Doug Ingram: I think it's going to be really interesting. Gene therapy, if it works, offers healthcare a complete shift in the way we approach disease. How we think about pricing therapies is going to play an enormous role in whether investment in gene therapy continues successfully.
These are one-time treatments that hopefully have curative effects and that's exactly what all of us in society should want. The interesting thing is, the healthcare system is going to have to evolve and embrace these things. Not just for these therapies, but for the motivation for future therapies. It's not me. It's the investors—I need to go get money from them and they'll give us money so long as we get this right.
I haven't done the math on it yet, but I'll bet you that the cost-benefit analysis is going to be a no-brainer. I don't think that's going to be the problem. The cost-benefit analysis is going to drive a perfectly fine number—a big one—and the healthcare system is not going to know what to do with that number. Because our healthcare system has historically been built around chronic disease. And so what do you do with one-time events that are really curative? So I do think we're going to have to evolve the healthcare system to deal with these curative events and I think it's less evolution and more revolution.
FierceBiotech: Do you think the healthcare system will evolve proactively, as companies like Sarepta are working on new therapies, or do you think it will be more reactive?
Doug Ingram: If I can be a bit immodest, I think it is companies like Sarepta that are going to play the largest role in figuring this out because we, the genetic medicine-specific companies, are the most focused in this area. Companies like Sarepta ought to be thinking hardest about these issues because we're not diluted in our thinking.
There are two ways to do this. One way is just develop our therapy, we just go: "Here's the cost-benefit, pay X and you figure out how to get it done." That's asking a lot of them. It might be better for us to try to help figure it out now and come up with a new structure along with it and that's one of the things we want to think hard about.
FierceBiotech: How do you think about designing trials and measuring outcomes, especially for novel approaches in orphan diseases that may not be as well or easily understood by investors or the general public? How do you communicate what an outcome actually means for these kids, versus something more familiar like survival rates in cancer?

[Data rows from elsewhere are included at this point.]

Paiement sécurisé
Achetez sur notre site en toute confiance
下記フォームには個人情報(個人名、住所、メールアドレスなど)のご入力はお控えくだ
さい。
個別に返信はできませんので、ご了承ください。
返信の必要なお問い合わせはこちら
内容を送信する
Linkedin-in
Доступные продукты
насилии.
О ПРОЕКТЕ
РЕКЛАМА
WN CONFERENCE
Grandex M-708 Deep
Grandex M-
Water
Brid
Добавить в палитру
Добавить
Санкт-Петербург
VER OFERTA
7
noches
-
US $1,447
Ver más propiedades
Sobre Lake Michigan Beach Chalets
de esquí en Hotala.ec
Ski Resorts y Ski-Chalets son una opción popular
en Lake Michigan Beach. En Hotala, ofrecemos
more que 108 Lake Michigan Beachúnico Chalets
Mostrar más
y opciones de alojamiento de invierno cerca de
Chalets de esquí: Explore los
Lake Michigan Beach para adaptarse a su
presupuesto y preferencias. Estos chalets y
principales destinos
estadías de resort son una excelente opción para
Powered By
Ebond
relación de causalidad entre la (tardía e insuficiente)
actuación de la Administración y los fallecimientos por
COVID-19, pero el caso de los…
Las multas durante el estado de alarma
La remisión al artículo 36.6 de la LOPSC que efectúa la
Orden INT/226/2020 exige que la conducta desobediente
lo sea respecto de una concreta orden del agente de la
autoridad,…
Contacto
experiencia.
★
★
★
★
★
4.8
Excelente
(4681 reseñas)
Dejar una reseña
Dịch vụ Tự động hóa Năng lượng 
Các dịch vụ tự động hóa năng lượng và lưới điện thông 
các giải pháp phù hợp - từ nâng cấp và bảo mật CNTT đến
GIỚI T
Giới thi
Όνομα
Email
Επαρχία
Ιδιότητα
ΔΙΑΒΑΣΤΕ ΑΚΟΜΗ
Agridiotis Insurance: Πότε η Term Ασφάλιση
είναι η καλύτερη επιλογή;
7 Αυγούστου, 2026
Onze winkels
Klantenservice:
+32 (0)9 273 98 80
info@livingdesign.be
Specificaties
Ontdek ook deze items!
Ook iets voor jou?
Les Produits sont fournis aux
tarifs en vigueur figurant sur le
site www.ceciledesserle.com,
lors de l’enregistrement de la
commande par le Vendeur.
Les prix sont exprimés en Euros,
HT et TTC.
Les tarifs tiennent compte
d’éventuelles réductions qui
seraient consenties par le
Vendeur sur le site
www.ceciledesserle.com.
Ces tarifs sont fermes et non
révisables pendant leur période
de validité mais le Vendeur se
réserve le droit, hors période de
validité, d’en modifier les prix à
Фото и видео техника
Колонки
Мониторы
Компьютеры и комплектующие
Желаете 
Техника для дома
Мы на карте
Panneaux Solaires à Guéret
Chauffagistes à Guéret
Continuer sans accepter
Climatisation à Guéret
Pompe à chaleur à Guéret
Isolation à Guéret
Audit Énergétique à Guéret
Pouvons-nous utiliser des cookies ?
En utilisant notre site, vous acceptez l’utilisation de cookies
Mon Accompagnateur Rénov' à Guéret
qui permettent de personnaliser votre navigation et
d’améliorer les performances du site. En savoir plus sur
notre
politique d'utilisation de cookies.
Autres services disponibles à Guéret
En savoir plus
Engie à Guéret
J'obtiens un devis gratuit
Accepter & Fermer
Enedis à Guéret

Doug Ingram: It's a constant and nuanced issue. One of the best ways to get to right place on what's meaningful is to engage with patients, their caregivers and their healthcare providers. That's what we have to do to get to a better understanding. Objectively getting that figured out and properly communicating that to regulatory agencies and the like is important. And of course, this all has to be in the backdrop of creating validated functional endpoints that are meaningful to regulators. First and foremost, it has to be driven by evidence. And your evidence base is from patients, caregivers and physicians as opposed to us sitting in a room imagining what is important to somebody.
We're trying to do more and more of that. For one of our recent trials, we held a patient advocacy advisory board to talk about trial design, endpoints and the like. It's very easy to forget that and miss that step, but we are continuing to focus more and more on that issue. It's not just respectful to the community, but also really enlightening for us.